Aleksa Santic (1868 - 1924) was a Serbian poet and academician, born in Mostar, where he spent most of his life and poetry creativity. Having lived in a merchant family, the people did not have enough understanding for his talent. He graduated in the trade school in Trieste and Ljubljana, then returned to Mostar. He was «in the beginning rather withdrawn,» he took care of books in his father’s shop and read «the papers and books he could find in Mostar». A few years later he began his literary and social work.
He created the greatest works in the late 19th and early 20th century. His role models were Serbian writers Vojislav Ilic and Jovan Jovanovic Zmaj, while Heinrich Heine was the most respected of foreigners. In his songs there is emotional pain, patriotism, love yearning and defiance for the nationally and socially endangered Serbian people.
In 1902, he went to Geneva, but he barely «spent three weeks there; in the naive song «I Can not Be Here» he cried out loudly that he could not tolerate a strange land. « During the annexation crisis, he, with Svetozar Corovic and Nikola Kasikovic, had fled to Italy and put himself available for the Serbian government, as will be again in 1912 at the beginning of the Balkan War. « In 1913 the Austro-Hungarian authorities expelled him from Mostar. During the First World War, he was imprisoned as a hostage and «twice repeatedly accused’’ because of his songs. After the end of the war, he was elected as a member of the Serbian Committee in Mostar.
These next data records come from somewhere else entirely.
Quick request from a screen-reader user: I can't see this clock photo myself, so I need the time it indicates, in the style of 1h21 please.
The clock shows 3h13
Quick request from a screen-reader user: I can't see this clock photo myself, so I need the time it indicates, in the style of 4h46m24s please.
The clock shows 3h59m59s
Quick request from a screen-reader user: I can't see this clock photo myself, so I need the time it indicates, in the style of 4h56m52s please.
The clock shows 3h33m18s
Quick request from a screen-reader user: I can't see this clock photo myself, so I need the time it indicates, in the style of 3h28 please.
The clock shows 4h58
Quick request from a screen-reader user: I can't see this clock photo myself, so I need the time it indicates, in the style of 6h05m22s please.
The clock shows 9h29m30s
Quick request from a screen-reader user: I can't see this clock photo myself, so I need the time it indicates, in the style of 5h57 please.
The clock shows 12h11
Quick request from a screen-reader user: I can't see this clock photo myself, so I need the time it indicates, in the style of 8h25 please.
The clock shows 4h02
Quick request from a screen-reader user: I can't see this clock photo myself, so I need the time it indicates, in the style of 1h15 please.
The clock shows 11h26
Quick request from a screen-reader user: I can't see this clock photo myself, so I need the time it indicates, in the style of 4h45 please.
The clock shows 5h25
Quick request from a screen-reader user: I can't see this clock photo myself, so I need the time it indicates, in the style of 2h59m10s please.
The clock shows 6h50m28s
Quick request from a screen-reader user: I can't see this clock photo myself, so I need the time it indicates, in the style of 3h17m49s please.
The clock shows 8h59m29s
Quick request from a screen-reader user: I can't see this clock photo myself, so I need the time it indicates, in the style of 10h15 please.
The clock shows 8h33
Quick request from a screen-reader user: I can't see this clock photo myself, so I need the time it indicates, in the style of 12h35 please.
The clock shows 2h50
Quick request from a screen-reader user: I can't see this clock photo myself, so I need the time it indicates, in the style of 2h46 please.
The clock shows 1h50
During his lifetime, literary criticism highlighted two «basic and strong» feelings in his poetry. The first feeling is «a burning love for his people». From the beginning, this feeling occurs mainly in three ways: as a pride because of his heroic past, as a protest against the sad present and as a belief in a better future that will come through the struggle and victory that will represent the resurrected past.